Ci sono parole che scompaiono senza fare rumore. Non perché nessuno le pronunci più, ma perché vengono sostituite, levigate, lavate, ripulite e rese innocue.
Accade ovunque: in politica, nell’economia e nei media.
Non si parla più di precarietà, ma di flessibilità lavorativa. Non si dice più guerra, ma missioni di pace. Non si rivendicano più diritti collettivi, si promuove la meritocrazia inclusiva.
E quando si parla di tagli ai servizi sociali, si usa il temine riforma del welfare.
Sono solo parole, si potrebbe pensare. Ma le parole modellano il pensiero. Se un problema non ha più un nome chiaro, diventa più difficile riconoscerlo, discuterlo, combatterlo.
Non è un caso che parole vaghe e generiche ci confondano, impedendoci di afferrare la reale natura del discorso, sommergendoci nelle mille sfumature e contraddizioni che esse stesse creano.
Se non si usa più il termine “lotta di classe”, ritenuto troppo ideologico, sembra che la disuguaglianza sia un concetto superato.
Quando si smette di parlare di sfruttamento e si inizia a parlare di ottimizzazione dei processi, la disuguaglianza tra datori di lavoro e lavoratori diventa un fenomeno invisibile, difficile da criticare o riformare.
Le destre radicali hanno saputo manipolare il linguaggio per legittimare le proprie ideologie estremiste, sostituendo termini che evocano esclusione o intolleranza con espressioni più accettabili o persino positive.
Parole come sovranismo al posto di nazionalismo, difesa dell’identità culturale invece di xenofobia, e lotta contro l’invasione al posto di razzismo sono esempi di come la manipolazione linguistica consenta di mascherare l’intolleranza sotto l’apparenza di una legittima protezione della tradizione e dei valori nazionali.
Il patriottismo, così come la difesa della famiglia tradizionale, diventano strumenti per opporsi ai diritti civili, mentre ordine pubblico sostituisce la repressione, e sicurezza viene usata per giustificare politiche autoritarie.
Questo gioco con le parole rende più difficile opporsi a tali posizioni senza apparire contrari alla “difesa dei valori” o al “bene comune”.
George Orwell, nel suo celebre romanzo 1984, scritto nell’immediato dopoguerra, aveva compreso perfettamente un concetto fondamentale: il controllo del linguaggio è sinonimo di controllo della realtà.
Nel suo mondo distopico, Orwell introduce una lingua artificiale, la “Neolingua”, all’interno di una società dominata da totalitarismi che si dividono il mondo in tre superpotenze.
Questi regimi mantengono il potere attraverso una guerra perpetua, propaganda incessante e il controllo del pensiero, impedendo qualsiasi cambiamento sociale e tenendo la popolazione sotto stretto controllo.
Ogni governo riduce progressivamente il vocabolario, eliminando concetti ritenuti pericolosi e rendendo impossibile formulare idee sovversive.
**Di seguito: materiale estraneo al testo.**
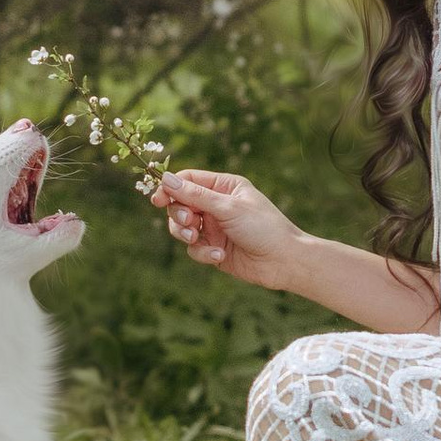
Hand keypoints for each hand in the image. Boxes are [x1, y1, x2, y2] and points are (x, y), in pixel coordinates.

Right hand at [153, 168, 306, 292]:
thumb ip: (195, 195)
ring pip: (183, 228)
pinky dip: (203, 252)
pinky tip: (219, 255)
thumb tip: (165, 179)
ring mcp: (215, 227)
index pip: (188, 180)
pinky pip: (195, 249)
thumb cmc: (263, 227)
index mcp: (224, 186)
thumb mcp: (228, 207)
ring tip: (197, 240)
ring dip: (186, 234)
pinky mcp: (214, 248)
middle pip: (180, 204)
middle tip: (188, 222)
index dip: (170, 188)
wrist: (283, 261)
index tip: (157, 199)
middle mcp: (217, 205)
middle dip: (179, 214)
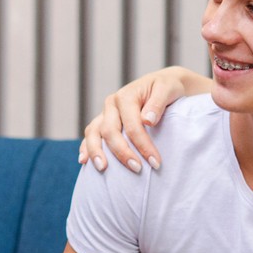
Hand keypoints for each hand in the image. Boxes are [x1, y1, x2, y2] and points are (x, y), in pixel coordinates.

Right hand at [78, 67, 207, 174]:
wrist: (162, 83)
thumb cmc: (167, 87)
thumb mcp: (168, 89)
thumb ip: (157, 103)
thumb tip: (147, 121)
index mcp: (126, 96)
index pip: (132, 125)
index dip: (143, 145)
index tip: (155, 162)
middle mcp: (111, 104)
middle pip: (110, 131)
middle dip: (122, 153)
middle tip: (137, 169)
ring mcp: (105, 113)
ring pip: (94, 133)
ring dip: (96, 152)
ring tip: (102, 169)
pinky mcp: (103, 121)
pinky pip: (91, 135)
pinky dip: (86, 147)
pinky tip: (84, 161)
Se una parola non esiste, un pensiero non può essere nemmeno concepito.
Il rischio? Un mondo dove accettiamo quello che ci viene detto senza più metterlo in discussione.
Per questo, la lezione di Orwell è importante: quando qualcuno cambia le parole, chiediamoci sempre cosa ci sta facendo dimenticare.
Il linguaggio è potere. Dietro a ogni parola di denuncia che muta si nasconde il tentativo di controllare la società.